■ Documento fuente:
------------------------------------

Continuando con su ciclo de catequesis sobre la relectura de la constitución dogmática Lumen Gentium, León XIV abordó este miércoles, durante la audiencia general, la dimensión escatológica de la Iglesia.
Redacción (07/05/2026 08:48, Gaudium Press) En la audiencia general de ayer miércoles, el Papa León XIV continuó el ciclo de catequesis sobre los documentos del Concilio Vaticano II, profundizando en la reflexión sobre la constitución dogmática Lumen Gentium, con especial énfasis en el capítulo VII, que trata la dimensión escatológica de la Iglesia.
Ante miles de fieles congregados en la Plaza de San Pedro, a pesar del tiempo inestable, el Santo Padre enfatizó que la Iglesia «recorre esta historia terrenal siempre orientada hacia la meta final, que es la patria celestial». Según él, esta es una dimensión esencial de la vida cristiana, pero que «a menudo descuidamos o minimizamos» porque nos centramos excesivamente «en lo inmediatamente visible y en la dinámica concreta de la comunidad cristiana».

------------------------------------

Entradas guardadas
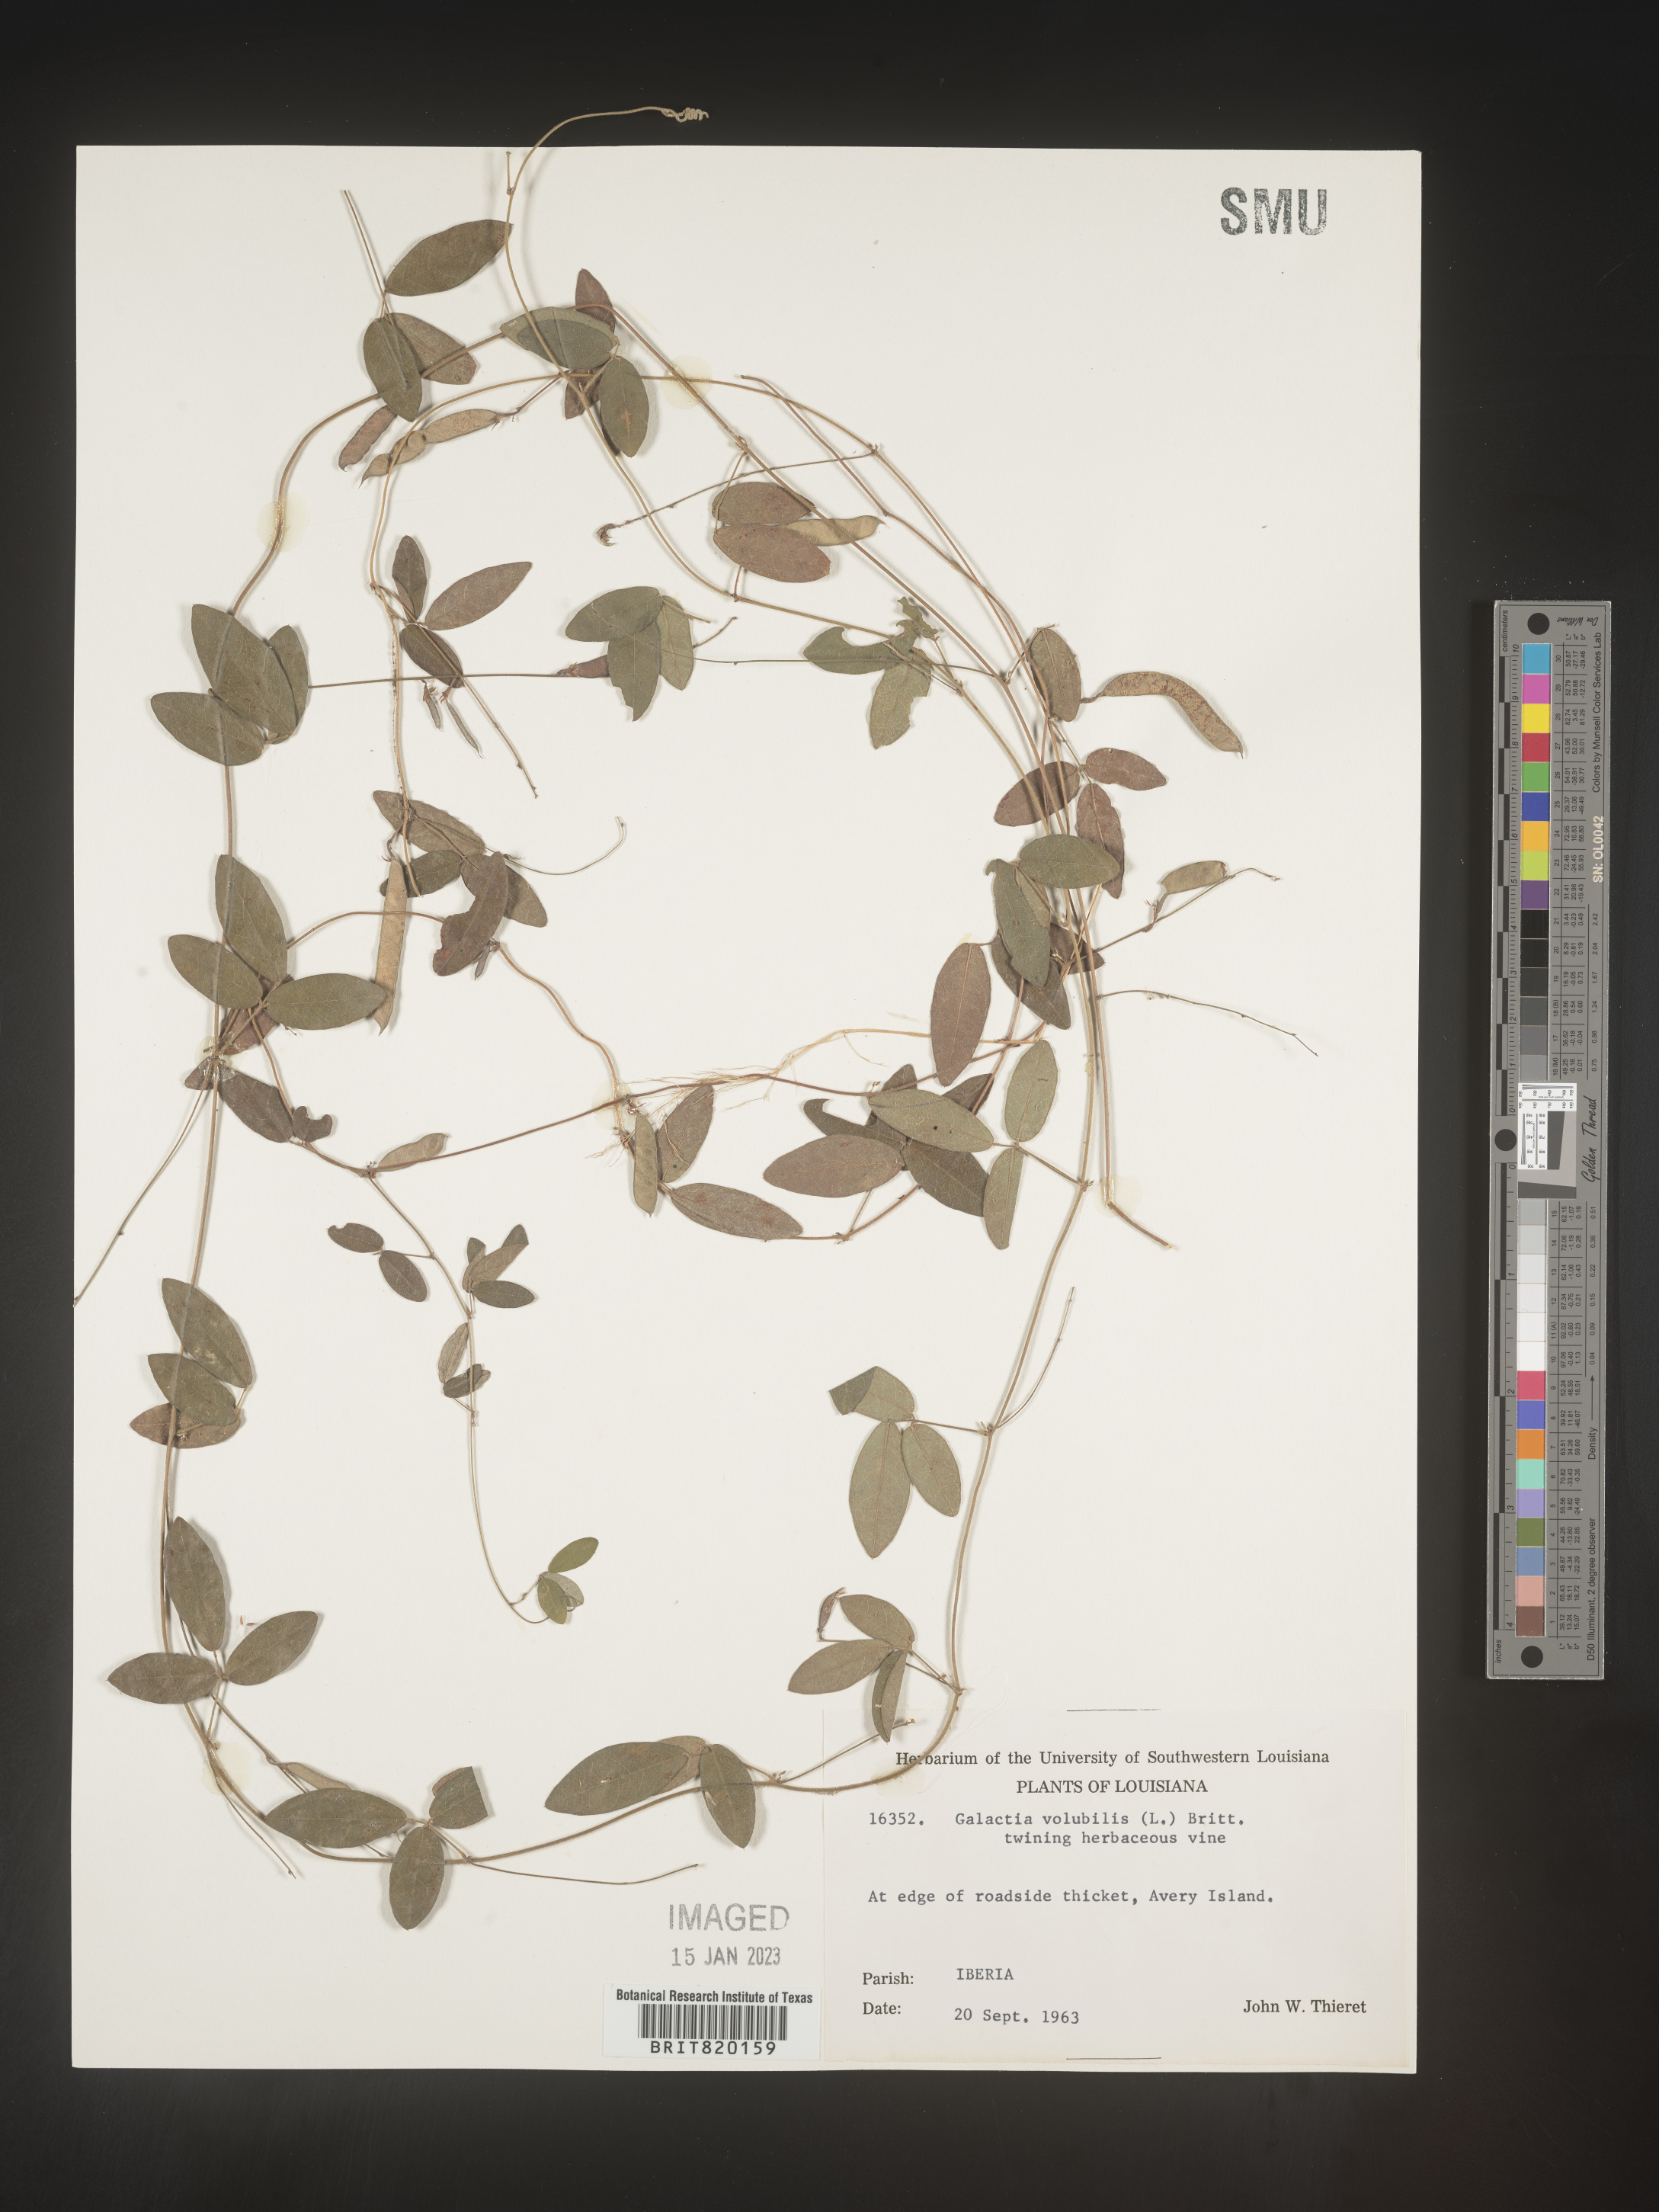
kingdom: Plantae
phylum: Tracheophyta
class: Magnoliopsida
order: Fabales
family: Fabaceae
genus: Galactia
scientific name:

------------------------------------

Prosigue la crónica sobre la catequesis de León XIV a partir de su última oración.

El Pueblo de Dios en el Camino al Reino
Citando Lumen Gentium, el Papa recordó que la Iglesia es el «Pueblo de Dios en un camino a través de la historia», cuyo objetivo último es el Reino de Dios. Jesús fundó la Iglesia precisamente anunciando este Reino de amor, justicia y paz. Por lo tanto, los cristianos están llamados a considerar «la dimensión comunitaria y cósmica de la salvación en Cristo» y a valorar todas las cosas a la luz de esta perspectiva última.
«La Iglesia vive en la historia al servicio de la venida del Reino de Dios en el mundo», afirmó el Pontífice. Proclama la promesa de salvación, recibe una garantía en la celebración de los Sacramentos —especialmente la Eucaristía— y vive esta lógica en relaciones de amor y servicio al prójimo.
Entre el “ya” y el “todavía no”
El Papa explicó que la Iglesia es un “sacramento universal de salvación”, es decir, signo e instrumento de la plenitud de vida y paz prometida por Dios. Sin embargo, “no se anuncia a sí misma”: todo en ella debe referirse a la salvación en Cristo. Así, “los creyentes en Cristo caminan en esta historia terrenal, marcada por la maduración del bien, pero también por las injusticias y los sufrimientos, sin dejarse engañar ni desesperar; viven guiados por la promesa” recibida de Jesús.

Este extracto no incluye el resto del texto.